Data records —
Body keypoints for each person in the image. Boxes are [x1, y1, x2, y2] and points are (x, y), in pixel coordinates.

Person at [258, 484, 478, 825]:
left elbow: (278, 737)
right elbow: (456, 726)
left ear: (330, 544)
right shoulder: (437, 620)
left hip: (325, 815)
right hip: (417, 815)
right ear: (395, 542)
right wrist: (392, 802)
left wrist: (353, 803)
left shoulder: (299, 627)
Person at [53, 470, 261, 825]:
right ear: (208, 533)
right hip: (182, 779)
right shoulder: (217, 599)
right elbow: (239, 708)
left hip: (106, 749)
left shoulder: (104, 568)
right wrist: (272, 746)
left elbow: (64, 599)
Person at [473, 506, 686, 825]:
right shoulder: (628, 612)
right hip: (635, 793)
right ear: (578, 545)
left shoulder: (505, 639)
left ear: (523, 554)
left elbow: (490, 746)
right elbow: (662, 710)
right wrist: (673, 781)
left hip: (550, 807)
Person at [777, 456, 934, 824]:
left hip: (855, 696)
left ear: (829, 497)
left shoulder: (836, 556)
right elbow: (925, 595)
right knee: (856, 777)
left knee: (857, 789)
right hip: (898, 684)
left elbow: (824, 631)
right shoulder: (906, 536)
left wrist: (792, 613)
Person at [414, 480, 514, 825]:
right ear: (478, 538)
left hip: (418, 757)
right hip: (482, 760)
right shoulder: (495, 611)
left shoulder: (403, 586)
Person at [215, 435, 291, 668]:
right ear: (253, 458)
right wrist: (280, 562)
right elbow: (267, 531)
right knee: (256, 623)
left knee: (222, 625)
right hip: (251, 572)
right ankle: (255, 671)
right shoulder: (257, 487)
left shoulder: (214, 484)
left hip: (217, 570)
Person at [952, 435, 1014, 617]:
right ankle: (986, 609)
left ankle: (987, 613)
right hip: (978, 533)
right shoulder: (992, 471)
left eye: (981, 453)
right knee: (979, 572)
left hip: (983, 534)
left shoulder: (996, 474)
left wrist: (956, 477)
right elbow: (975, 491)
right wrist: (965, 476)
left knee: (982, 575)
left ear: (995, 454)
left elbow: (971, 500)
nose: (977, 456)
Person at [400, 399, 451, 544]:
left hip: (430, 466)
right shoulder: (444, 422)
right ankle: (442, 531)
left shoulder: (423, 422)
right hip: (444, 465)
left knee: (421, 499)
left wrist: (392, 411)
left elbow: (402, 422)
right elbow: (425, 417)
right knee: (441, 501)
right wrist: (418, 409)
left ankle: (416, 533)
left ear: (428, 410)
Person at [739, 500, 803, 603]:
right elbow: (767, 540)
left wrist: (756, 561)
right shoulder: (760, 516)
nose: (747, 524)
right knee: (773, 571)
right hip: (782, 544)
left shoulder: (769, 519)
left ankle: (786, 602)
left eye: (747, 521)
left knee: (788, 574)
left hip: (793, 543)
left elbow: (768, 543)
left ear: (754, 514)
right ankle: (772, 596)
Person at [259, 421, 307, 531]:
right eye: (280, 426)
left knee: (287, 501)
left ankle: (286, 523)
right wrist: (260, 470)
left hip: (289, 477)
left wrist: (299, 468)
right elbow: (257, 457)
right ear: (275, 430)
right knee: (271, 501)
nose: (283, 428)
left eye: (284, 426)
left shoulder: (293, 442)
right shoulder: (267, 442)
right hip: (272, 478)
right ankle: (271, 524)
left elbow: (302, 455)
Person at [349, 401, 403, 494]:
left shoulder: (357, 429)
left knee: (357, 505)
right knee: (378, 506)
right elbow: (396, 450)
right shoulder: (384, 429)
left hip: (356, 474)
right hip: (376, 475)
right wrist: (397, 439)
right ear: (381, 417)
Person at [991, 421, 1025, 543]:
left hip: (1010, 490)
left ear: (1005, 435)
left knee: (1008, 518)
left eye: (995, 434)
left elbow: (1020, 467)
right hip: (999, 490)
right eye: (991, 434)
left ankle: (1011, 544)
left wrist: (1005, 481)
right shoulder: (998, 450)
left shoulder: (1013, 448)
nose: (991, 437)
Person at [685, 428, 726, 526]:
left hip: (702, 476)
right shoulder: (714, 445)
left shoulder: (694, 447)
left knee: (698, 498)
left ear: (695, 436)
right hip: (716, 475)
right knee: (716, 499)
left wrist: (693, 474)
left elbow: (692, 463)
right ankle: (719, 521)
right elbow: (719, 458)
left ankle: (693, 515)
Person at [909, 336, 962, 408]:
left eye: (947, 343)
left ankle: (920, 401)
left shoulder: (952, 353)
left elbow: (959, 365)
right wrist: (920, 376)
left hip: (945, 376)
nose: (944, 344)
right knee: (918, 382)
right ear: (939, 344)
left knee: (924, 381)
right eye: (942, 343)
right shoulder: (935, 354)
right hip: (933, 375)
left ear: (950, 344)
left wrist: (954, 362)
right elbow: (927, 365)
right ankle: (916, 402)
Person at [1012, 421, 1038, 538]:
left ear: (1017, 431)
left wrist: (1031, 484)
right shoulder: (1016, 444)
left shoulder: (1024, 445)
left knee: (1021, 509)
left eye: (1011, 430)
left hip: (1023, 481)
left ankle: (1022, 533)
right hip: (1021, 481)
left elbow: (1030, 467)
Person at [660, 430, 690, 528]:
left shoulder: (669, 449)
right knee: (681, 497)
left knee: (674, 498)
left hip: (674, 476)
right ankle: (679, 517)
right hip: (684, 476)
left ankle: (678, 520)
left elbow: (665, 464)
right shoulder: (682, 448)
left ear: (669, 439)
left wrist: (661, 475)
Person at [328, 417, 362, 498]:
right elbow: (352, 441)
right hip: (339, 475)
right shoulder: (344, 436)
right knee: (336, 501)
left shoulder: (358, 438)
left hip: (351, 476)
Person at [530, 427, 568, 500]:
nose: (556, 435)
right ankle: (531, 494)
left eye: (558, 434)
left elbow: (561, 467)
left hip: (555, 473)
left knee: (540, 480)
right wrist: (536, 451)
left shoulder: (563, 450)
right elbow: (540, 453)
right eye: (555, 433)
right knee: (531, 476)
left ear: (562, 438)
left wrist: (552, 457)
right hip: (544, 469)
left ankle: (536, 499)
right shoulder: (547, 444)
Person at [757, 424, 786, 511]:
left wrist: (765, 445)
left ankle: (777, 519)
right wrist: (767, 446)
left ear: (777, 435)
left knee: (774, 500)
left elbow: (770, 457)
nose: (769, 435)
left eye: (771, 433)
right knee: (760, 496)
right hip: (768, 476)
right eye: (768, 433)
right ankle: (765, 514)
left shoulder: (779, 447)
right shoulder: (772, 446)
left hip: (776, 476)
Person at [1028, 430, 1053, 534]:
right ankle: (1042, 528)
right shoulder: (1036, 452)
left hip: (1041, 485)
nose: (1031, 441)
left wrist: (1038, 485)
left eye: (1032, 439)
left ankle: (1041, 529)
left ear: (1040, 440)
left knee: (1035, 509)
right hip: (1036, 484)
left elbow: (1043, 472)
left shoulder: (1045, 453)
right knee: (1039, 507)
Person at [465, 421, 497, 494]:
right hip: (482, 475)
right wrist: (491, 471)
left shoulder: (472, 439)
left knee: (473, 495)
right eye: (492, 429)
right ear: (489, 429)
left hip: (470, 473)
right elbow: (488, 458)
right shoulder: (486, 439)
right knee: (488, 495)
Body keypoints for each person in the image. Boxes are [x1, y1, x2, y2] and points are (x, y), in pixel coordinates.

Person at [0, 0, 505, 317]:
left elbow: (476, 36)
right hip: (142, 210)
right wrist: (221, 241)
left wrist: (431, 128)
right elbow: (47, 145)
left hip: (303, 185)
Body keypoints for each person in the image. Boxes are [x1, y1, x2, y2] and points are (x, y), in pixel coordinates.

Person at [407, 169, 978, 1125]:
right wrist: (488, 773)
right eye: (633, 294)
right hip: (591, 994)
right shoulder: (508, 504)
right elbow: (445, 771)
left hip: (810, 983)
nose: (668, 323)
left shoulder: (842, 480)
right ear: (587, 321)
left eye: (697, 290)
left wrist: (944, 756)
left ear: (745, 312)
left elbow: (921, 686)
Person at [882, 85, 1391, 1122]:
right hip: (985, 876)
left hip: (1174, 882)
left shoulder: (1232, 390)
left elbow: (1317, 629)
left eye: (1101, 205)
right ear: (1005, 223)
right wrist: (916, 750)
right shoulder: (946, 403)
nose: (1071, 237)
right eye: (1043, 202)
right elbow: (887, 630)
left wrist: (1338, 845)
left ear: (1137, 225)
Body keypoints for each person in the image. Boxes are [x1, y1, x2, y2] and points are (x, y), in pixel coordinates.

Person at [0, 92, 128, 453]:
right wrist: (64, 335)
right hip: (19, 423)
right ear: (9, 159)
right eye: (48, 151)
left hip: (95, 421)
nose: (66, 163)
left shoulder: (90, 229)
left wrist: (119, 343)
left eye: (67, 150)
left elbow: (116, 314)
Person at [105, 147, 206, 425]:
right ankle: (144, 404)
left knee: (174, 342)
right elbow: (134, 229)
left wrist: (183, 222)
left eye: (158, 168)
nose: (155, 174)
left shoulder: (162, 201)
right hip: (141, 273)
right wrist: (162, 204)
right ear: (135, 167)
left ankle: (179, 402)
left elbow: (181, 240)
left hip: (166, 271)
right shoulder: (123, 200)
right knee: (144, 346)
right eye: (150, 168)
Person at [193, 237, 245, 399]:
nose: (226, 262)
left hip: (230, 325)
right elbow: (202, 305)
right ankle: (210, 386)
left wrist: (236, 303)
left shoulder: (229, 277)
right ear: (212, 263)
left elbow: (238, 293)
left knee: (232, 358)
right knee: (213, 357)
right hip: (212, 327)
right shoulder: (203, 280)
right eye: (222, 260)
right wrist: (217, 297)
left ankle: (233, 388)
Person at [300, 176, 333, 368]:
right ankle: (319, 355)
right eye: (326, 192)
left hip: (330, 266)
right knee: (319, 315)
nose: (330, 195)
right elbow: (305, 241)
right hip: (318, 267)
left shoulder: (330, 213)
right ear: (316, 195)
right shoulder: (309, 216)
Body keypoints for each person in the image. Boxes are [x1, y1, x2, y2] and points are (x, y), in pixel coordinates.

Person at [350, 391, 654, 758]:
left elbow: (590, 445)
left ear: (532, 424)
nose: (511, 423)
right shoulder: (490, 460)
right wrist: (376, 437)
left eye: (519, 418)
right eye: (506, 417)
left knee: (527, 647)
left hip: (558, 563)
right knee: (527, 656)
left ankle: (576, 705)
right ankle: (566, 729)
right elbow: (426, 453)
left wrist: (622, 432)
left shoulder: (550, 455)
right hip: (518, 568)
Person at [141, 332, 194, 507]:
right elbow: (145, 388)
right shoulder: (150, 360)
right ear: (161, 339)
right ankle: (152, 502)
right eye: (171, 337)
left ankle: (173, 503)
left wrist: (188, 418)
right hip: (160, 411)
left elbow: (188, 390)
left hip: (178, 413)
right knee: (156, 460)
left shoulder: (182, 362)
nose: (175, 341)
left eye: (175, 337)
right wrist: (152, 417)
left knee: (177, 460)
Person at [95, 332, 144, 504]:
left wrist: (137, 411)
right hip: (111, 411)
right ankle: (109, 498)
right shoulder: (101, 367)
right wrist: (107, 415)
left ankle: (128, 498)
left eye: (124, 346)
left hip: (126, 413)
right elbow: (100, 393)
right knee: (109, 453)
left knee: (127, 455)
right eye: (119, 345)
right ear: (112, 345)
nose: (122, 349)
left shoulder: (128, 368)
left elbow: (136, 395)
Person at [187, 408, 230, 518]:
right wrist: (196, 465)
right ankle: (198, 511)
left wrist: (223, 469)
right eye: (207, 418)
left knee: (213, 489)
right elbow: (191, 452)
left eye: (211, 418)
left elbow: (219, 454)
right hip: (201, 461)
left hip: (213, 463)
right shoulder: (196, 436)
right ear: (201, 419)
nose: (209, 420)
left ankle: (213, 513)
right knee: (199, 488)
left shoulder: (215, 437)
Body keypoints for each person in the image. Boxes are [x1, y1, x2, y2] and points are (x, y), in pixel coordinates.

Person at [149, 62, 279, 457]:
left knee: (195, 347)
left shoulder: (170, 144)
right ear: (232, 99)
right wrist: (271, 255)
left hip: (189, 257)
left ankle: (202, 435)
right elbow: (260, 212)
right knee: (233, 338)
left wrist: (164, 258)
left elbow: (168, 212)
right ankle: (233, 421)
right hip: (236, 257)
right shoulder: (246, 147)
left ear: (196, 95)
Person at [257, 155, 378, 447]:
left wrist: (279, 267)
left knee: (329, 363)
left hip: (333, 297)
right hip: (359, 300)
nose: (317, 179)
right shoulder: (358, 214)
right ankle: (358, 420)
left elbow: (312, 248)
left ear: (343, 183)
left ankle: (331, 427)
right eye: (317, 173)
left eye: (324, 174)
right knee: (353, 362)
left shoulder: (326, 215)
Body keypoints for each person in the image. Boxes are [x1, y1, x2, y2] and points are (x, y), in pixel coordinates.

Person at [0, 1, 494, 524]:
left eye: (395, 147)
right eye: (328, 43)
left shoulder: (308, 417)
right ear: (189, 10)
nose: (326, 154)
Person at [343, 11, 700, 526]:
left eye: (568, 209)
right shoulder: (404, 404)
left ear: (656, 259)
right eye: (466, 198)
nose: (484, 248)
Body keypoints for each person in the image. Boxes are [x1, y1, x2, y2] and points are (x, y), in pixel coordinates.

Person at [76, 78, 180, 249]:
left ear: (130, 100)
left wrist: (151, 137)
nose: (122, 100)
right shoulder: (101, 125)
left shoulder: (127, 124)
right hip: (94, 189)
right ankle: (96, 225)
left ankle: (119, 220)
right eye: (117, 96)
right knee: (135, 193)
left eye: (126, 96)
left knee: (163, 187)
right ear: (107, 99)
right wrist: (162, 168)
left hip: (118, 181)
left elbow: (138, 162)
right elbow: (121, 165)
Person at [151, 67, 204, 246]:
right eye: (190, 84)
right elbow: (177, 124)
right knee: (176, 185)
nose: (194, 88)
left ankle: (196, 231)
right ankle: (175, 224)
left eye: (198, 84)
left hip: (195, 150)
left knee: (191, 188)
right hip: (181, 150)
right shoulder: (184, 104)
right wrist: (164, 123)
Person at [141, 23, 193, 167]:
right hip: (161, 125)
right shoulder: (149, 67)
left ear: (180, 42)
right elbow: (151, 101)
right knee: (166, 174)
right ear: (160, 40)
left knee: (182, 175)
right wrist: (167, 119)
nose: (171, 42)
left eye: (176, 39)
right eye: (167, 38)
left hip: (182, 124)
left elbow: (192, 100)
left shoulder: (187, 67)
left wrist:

Problem description — Copy exactly the lines from the top of the entries through the line with "left elbow: (64, 599)" in it, please, keeping both ends and adding nothing.

Output of the exercise —
Body keypoints for each person in the image. Boxes are [x1, y1, x2, y2] and points are (x, y), in pixel coordinates.

Person at [258, 484, 478, 825]:
left elbow: (278, 737)
right elbow: (456, 726)
left ear: (330, 544)
right shoulder: (437, 620)
left hip: (325, 815)
right hip: (417, 815)
right ear: (395, 542)
right wrist: (392, 802)
left wrist: (353, 803)
left shoulder: (299, 627)
Person at [53, 470, 261, 825]:
right ear: (208, 533)
right hip: (182, 779)
right shoulder: (217, 599)
right elbow: (239, 708)
left hip: (106, 749)
left shoulder: (104, 568)
right wrist: (272, 746)
left elbow: (64, 599)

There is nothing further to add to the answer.